-- Extrait du document --
»»
Ancienne critique musicale, Clara vit depuis toujours dans son appartement de l’immeuble Aquarius, au bord de l’océan; elle y a vu grandir ses enfants, son époux terminer ses jours, la vie couler, tranquillement. Mais l’édifice est désormais isolé, pris d’assaut par les complexes immobiliers modernes, et Clara est la seule habitante qui a résisté aux insistantes sollicitations du promoteur.

 

Dépeignant les espaces avec grande habileté, que ce soit à l’aide d’élégants panoramiques ou dans la façon même dont il filme les intérieurs, le réalisateur rend compte d’un quartier en mutation, sur le point de s’éteindre. Pourtant l’omniprésence de Sonia Braga, dans chaque plan et sur chaque image, installe incontestablement le propos du côté de la résistance. Celle des lieux, celle de la mémoire – incarnée non seulement par les archives mais aussi par un rapport délicat au son et à la musique –, celle de la vie enfin: Clara, qui a vaincu un cancer du sein, flirte avec le garde-côte sur la plage le matin, joue les complices avec son neveu adoré et parfois invite un gigolo chez elle la nuit.

 

Le souvenir d’un film toujours est éloquent; est-ce une séquence, une image, un son, une couleur, parfois même une matière. Ce qui persiste ici est avant tout la délicatesse avec laquelle Kleber Mendonça Filho parvient à ménager un espace privilégié pour son actrice, partageant avec elle un objet dont la portée en fin de compte va bien au-delà des quelque 140 minutes de film. Avec finesse, avec modestie, et, pour citer un autre film cannois (Mimosas, Oliver Laxe, présenté à la Semaine de la critique): with love. 

 

 

The Treasure (Corneliu Porumboiu)

Sunday, 19 July 2015 10:23

À corps perdu

Emilie Bujès

C’est sous la houlette de Robin des Bois que semble être placé Le Trésor (Comoara), le dernier opus du réalisateur roumain Corneliu Porumboiu. Costi, son protagoniste principal, y évoque en effet dès la scène d’ouverture le brigand au grand cœur à son jeune fils, avant de lui lire le soir venu le récit de ses aventures. Scène de vie quotidienne contemporaine dans une famille de Bucarest.

Mais déjà le film prend une autre tournure, puisqu’un voisin convainc Costi de l’existence d’un trésor dissimulé par son arrière grand-père dans la propriété familiale - intéressante question que celle de la propriété; celle-là même qui sous-tend également la lutte de Robin des Bois. Les problèmes économiques du voisin, engendrés en partie par la crise, s’entrelacent dès lors à une histoire improbable dans laquelle Costi s’élance à corps perdu, bien davantage pour ce qu’elle représente que pour ses implications financières potentielles.
««
-- Données fournies --
»»
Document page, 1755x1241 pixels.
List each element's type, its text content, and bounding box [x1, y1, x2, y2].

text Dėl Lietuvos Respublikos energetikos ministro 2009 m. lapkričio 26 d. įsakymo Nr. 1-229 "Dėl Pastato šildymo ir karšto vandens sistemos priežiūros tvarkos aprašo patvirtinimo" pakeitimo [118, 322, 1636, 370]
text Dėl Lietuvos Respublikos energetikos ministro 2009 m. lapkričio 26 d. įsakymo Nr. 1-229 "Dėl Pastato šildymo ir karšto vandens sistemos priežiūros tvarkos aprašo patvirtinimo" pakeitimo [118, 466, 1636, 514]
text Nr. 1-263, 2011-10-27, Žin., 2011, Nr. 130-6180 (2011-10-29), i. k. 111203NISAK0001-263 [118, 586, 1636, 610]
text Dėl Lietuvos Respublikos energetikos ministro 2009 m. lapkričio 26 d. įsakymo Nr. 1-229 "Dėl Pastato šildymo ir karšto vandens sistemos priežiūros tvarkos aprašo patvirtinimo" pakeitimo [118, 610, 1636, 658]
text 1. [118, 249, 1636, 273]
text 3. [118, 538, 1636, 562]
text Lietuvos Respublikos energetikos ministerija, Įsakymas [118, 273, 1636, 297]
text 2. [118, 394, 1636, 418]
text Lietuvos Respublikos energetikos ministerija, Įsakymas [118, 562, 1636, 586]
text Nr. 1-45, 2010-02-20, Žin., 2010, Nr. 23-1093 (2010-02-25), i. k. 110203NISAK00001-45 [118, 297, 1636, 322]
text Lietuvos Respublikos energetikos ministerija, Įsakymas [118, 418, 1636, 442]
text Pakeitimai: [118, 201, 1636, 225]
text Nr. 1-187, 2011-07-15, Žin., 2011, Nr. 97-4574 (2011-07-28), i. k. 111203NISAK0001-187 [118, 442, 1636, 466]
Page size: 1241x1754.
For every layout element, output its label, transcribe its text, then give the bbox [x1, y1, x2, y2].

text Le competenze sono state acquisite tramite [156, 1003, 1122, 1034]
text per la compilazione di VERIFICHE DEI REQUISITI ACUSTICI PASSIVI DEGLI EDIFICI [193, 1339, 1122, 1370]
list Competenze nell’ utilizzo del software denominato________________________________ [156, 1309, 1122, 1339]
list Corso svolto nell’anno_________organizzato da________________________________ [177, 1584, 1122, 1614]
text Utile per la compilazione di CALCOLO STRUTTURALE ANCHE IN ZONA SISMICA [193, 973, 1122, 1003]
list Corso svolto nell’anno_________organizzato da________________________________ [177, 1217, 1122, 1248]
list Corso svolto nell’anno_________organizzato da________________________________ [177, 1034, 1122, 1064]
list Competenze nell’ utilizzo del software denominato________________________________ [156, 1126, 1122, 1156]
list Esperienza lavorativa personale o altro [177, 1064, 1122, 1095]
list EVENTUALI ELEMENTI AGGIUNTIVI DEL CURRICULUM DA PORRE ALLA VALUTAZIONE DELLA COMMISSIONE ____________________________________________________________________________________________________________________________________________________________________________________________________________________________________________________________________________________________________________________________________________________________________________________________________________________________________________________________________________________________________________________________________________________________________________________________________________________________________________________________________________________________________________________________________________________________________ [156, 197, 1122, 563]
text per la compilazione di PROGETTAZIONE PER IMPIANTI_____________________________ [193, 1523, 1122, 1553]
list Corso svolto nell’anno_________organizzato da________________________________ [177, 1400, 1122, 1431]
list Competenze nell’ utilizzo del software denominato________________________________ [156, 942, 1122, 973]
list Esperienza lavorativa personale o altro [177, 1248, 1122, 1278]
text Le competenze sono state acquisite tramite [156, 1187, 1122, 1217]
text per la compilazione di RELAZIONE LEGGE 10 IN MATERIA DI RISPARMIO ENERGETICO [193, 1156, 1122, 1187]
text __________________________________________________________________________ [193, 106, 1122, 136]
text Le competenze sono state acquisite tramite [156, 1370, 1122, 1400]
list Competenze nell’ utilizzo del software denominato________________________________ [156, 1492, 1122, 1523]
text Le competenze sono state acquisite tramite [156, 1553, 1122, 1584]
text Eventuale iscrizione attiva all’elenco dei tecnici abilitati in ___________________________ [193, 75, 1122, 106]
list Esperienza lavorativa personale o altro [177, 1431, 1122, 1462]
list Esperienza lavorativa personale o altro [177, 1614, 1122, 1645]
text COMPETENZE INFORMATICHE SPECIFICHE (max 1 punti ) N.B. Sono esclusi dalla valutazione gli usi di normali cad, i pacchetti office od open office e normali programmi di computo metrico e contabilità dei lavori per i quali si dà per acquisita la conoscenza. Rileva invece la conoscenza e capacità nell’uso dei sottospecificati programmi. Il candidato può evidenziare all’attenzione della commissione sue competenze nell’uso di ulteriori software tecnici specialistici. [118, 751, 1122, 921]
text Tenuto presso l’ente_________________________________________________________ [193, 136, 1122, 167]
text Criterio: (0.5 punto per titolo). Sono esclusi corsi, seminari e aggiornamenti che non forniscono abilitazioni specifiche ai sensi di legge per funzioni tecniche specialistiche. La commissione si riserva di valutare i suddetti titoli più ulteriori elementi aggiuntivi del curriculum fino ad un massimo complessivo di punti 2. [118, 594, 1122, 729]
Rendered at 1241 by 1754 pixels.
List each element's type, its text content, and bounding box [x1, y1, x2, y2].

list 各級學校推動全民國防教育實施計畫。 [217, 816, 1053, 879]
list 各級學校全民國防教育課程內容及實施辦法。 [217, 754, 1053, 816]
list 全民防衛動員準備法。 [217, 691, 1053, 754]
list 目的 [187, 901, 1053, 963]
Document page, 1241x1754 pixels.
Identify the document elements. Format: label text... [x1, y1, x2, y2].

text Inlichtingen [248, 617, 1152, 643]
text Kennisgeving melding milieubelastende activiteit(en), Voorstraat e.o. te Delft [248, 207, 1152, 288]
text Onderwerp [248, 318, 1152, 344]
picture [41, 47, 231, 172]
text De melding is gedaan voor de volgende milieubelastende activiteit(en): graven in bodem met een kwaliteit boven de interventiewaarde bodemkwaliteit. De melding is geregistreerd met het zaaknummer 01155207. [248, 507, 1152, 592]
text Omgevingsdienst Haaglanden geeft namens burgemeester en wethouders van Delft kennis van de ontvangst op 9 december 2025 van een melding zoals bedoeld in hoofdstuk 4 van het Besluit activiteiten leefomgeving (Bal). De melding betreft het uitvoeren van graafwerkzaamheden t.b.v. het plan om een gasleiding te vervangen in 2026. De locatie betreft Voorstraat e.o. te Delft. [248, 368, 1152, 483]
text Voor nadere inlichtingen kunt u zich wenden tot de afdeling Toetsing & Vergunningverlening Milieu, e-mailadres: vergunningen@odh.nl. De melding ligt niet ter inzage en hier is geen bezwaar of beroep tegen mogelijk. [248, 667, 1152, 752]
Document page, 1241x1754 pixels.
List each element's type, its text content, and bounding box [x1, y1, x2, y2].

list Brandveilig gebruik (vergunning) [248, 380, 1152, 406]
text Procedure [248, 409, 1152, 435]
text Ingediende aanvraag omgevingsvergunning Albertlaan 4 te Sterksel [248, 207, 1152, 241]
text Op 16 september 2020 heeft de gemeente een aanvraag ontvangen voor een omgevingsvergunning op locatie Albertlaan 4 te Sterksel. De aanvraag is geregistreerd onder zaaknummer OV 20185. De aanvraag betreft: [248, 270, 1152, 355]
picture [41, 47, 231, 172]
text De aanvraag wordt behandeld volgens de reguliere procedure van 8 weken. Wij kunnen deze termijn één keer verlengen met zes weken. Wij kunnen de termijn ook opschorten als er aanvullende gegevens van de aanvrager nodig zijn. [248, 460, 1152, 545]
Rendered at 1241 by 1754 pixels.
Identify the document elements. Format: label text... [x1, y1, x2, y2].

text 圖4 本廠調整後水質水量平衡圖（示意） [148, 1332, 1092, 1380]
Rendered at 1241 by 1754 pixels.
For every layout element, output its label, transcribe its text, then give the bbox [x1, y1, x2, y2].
««
-- À faire --
[A] D'après l'extrait du document, quelle est la nationalité du réalisateur Corneliu Porumboiu ?
[B] Poursuivez, s'il vous plaît, la critique du film Le Trésor à partir de sa dernière phrase.
Les items n'interviennent en rien ici.

-- Réponses aux exercices --
[A] Il est roumain.

[B]
Inspiré d’une expérience similaire - à l’issue moins favorable - vécue par Porumboiu, Le Trésor s’articule autour d’un fil narratif aussi gracile que délicieusement subtil. Sur un sol, investi d’Histoire(s) - la Révolution roumaine de 1848, la période communiste et ses implications économiques individuelles, notamment en ce qui concerne l’expropriation, et le post-communisme - la partie centrale du film, composée de longs plans et séquences, rend compte de la quête d’apparence pour le moins désespérée, de trois hommes à la recherche d’un trésor enfoui. A un certain hyperréalisme, ponctué sans cesse de hiatus insolites, répond alors une dimension largement plus absurde qui s’adosse à cette temporalité venant bousculer le rythme du film, et à des éléments au comique naturel, tel l’homme au détecteur de métaux, sonore.

Difficile désormais de ne pas attendre ou redouter un renversement de situation, un retour brutal au réel. Mais l’enjeu est ailleurs pour Porumboiu, qui en passant revisite la critique institutionnelle dans une scène avec des policiers, non sans rappeler son Policier, adjectif  (déjà lauréat du Prix du Jury de la sélection Un Certain Regard en 2009) : l’utopie du quotidien, l’utopie au quotidien; rien de moins.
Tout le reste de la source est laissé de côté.